Vaujany seems to cast a spell on everyone who visits. Ian Gemmell, a fellow guest in our chalet, has similarly been coming for 17 years, together with a group of six other retired Brits.
They have skied Méribel, Breckenridge in Colorado and Verbier, but keep returning to this lovely, little-known resort.
“We just discovered it by chance and have been coming back ever since,” he says.
“The skiing is terrific – there is no complicated bus system to get you to the lift, and the lift takes you up into the ski area much quicker than in Alpe d’Huez itself. There is also rarely a queue.”
His group also highly values the fact that the resort is quiet – if you are seeking thumping night-life, then Vaujany isn’t for you, but at the same time this means that the slopes are not rammed with other skiers, all battling for space on the snow.
There is slightly gentler, après entertainment at Arsene’s pub, as well as several traditional restaurants such as La Remise which serves up scrummy, well-priced mountain dishes.
It even has a 25m indoor swimming pool, an ice rink and a brand new ten pin bowling alley.

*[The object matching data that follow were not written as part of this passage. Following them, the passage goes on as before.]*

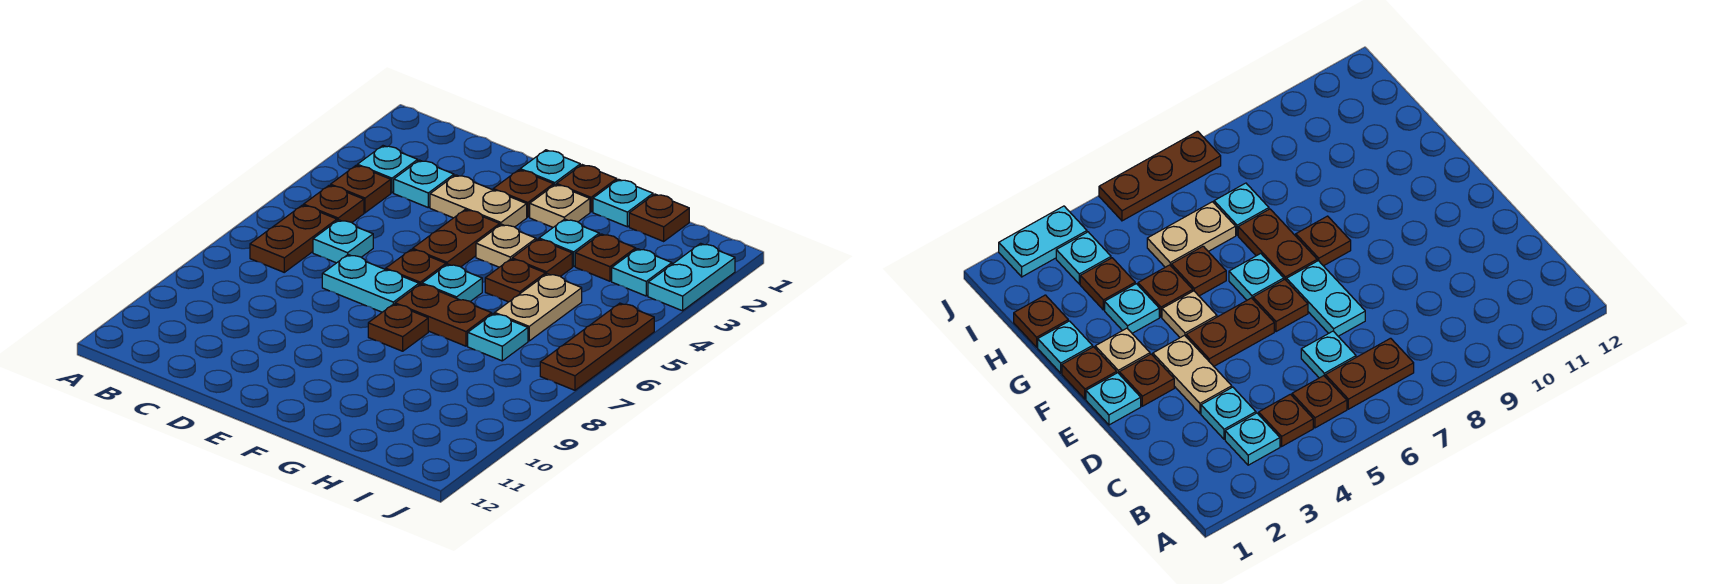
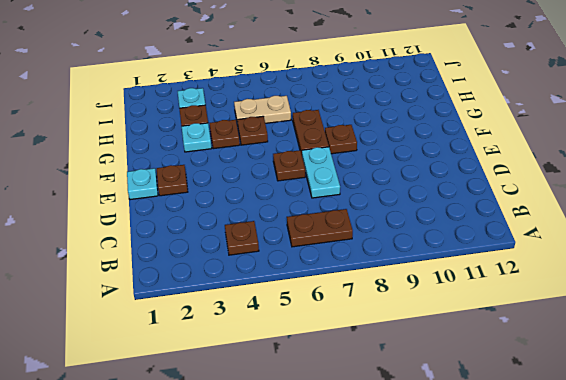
none -> cyan 1x1 plate [357,146,418,193]
none -> brown 1x1 plate [304,185,364,222]
none -> cyan 1x1 plate [394,160,454,207]

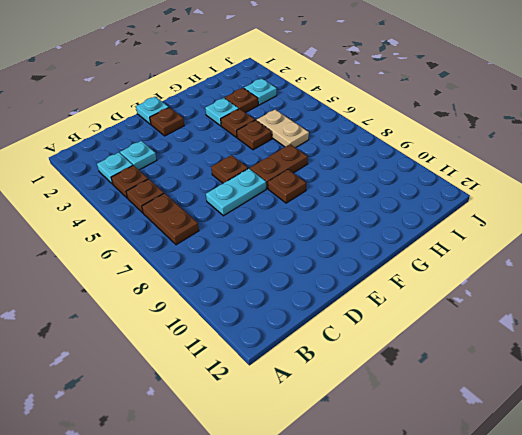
none -> cyan 1x1 plate [313,220,373,263]
none -> tan 1x2 plate [430,175,527,227]
none -> brown 1x2 plate [413,210,500,267]

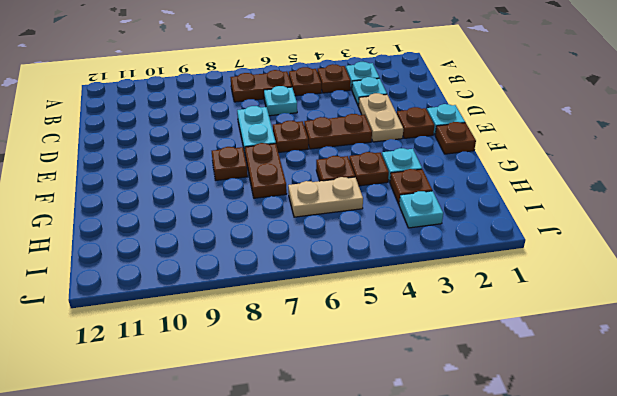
none -> tan 1x1 plate [530,184,590,227]
none -> tan 1x1 plate [476,224,536,267]
none -> cyan 1x1 plate [422,264,482,302]

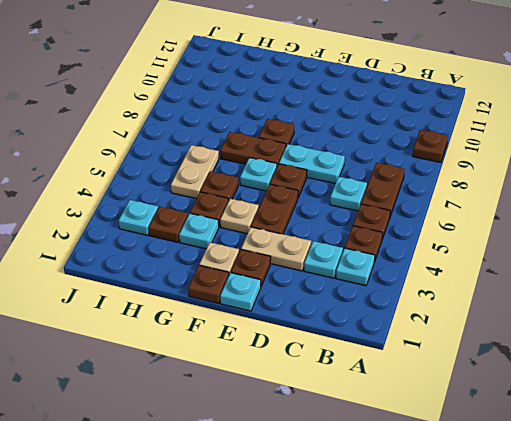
brown 1x1 plate [413,130,448,162] -> brown 1x1 plate moved to [629,194,689,241]
none -> cyan 1x1 plate [593,179,653,227]
none -> cyan 1x1 plate [468,314,528,361]
none -> cyan 1x2 plate [648,243,735,311]

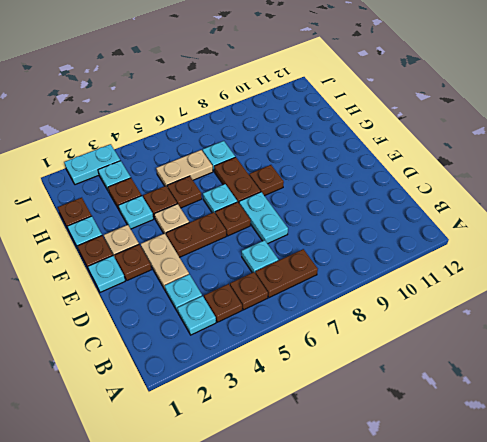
none -> brown 1x3 plate [540,303,654,390]

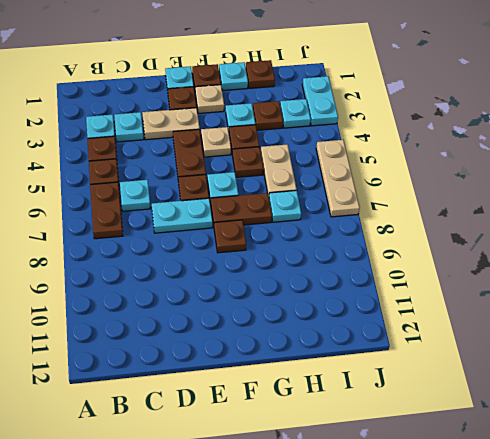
tan 1x3 plate [316,140,360,217] -> brown 1x3 plate [540,303,654,390]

There are a few downsides, however: you are stuck if you miss the last gondola down – unlike Alpe d’Huez, you cannot ski back to the resort and have to rely on a series of lifts to return you home. Being small, it also doesn’t have a doctor, so if you crock your ankle, you have to go down the valley to a bigger town.
Vaujany in many ways represents what skiing used to be like, rather than what it has become. It is all about the mountains and the snow, rather than ritzy shops, over-priced cocktail bars and humming après. It has an authentically French, undiscovered, unspoilt appeal – just don’t tell too many people.
Prices start from £990 per person including flights and transfers, and from £790 per person for seven nights accommodation on a half board basis. For more information visit Ski Peak
For more information on Alpe d’Huez click here Alpe d’Huez Grande Domaine Ski
La Tzoumaz (Verbier)
Just over the ridge from Verbier but fully-linked in to the Verbier ski area. Pay half the price of inflated Verbier prices for everything from accommodation to beer.
St Martin de Belleville (Three Valleys)
A far more charming, Brit-free, authentically Savoyarde alternative to the better-known Three Valleys resorts of Méribel, Courchevel and Val Thorens. Crystal Ski have good deals here.
Tignes Les Brevieres (Espace Killy)
Forget Val d’Isère and Tignes proper. This outlying, fully linked-in hamlet has lively après-ski joints, locals’ restaurants and some gorgeous designer chalets.
Abondance (Portes du Soleil)
Home to the famous Abondance cheese, this sleepy, traditional village rivals the bigger Portes du Soleil resorts of Morzine and Chatel, with a regular, free shuttle service linking to the mighty 650km ski domain.
Sainte Foy (Espace Killy)
A genuine hidden gem, handily located just 15 minutes from Val d’Isère and Tignes, as well as Les Arcs and La Thuile in Italy. Excellent for ski safaris that embrace several resorts, while also offering empty runs and top off-piste and itself.